Doc had been listening from the damaged floor above them, with Zorro cowering at his side. "The door is nearly completed, gentlemen. That is perfectly true. But I fear that it doesn't mean we will necessarily find the chamber working when we attempt it. The only way to test it is to use it."
"What could go wrong, Doc?" Ryan asked.
"Who could know that, my dear friend? Who knows the face that launched a thousand ships and something something the topless towers of somewhere or other? If you take my meaning."
"No."
"Tarnation! The mat-trans might simply not function at all and we shall look pretty fools sitting there waiting for our Communist friends to pop us in their bag. Or, it might work a little."

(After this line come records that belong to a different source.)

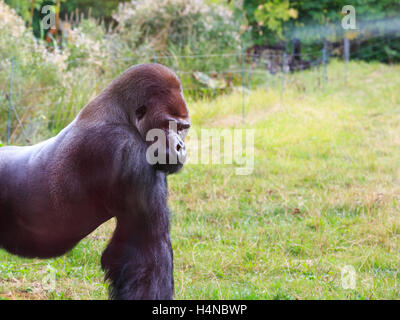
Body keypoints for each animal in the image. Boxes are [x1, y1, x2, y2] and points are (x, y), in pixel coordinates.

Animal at [0, 63, 191, 298]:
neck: (123, 114)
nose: (180, 146)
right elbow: (146, 255)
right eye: (169, 125)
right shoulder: (131, 151)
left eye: (182, 128)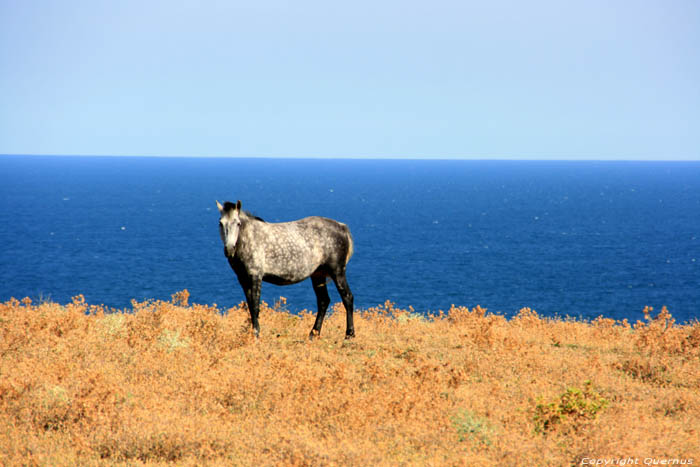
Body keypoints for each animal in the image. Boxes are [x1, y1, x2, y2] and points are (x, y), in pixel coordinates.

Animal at [215, 201, 356, 340]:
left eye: (238, 223)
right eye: (220, 223)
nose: (229, 249)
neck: (249, 238)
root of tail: (342, 227)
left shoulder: (255, 276)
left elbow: (255, 306)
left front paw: (256, 335)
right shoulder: (243, 278)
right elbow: (250, 306)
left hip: (337, 271)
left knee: (347, 297)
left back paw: (349, 334)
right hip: (318, 274)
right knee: (323, 301)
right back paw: (313, 334)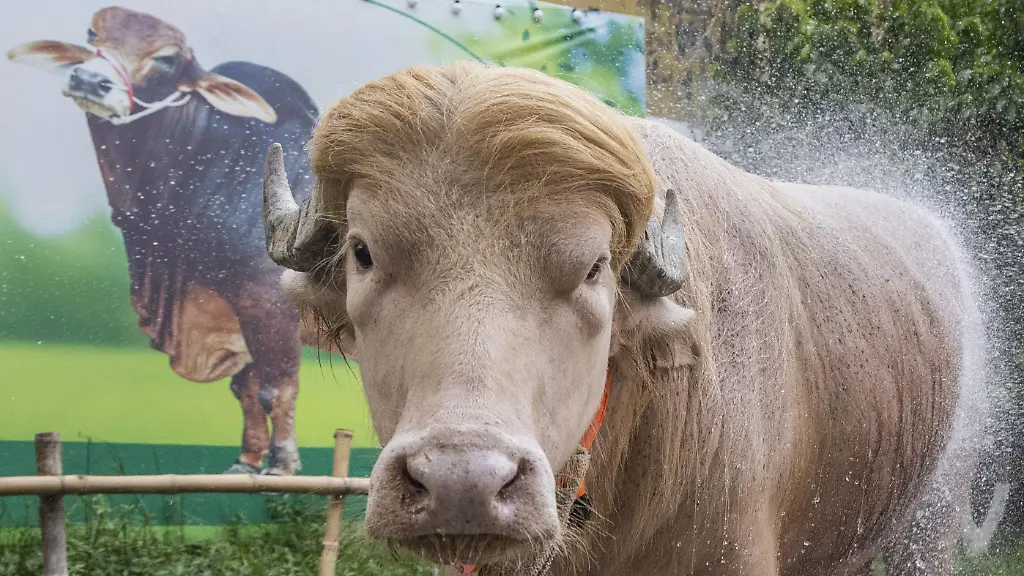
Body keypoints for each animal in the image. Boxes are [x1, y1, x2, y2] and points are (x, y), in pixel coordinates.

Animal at [7, 6, 319, 475]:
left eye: (167, 58)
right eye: (91, 33)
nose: (90, 80)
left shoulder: (268, 302)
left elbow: (276, 388)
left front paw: (282, 465)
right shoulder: (229, 310)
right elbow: (245, 389)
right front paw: (245, 463)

"Then fucking what, Doc?" Jak asked.
"Then we might all occupy a little space somewhere between the stars. A smudge of displaced molecules positioned roughly between eternity and infinity. I do not believe there would be much pain in such an ending."
"Thanks, Doc," Ryan said. "Sure gives us all something to chew on for a while."
"You're most welcome, my dear chap."
"SEND THEM BACK to their hovels. I want them out of the way before the final assault."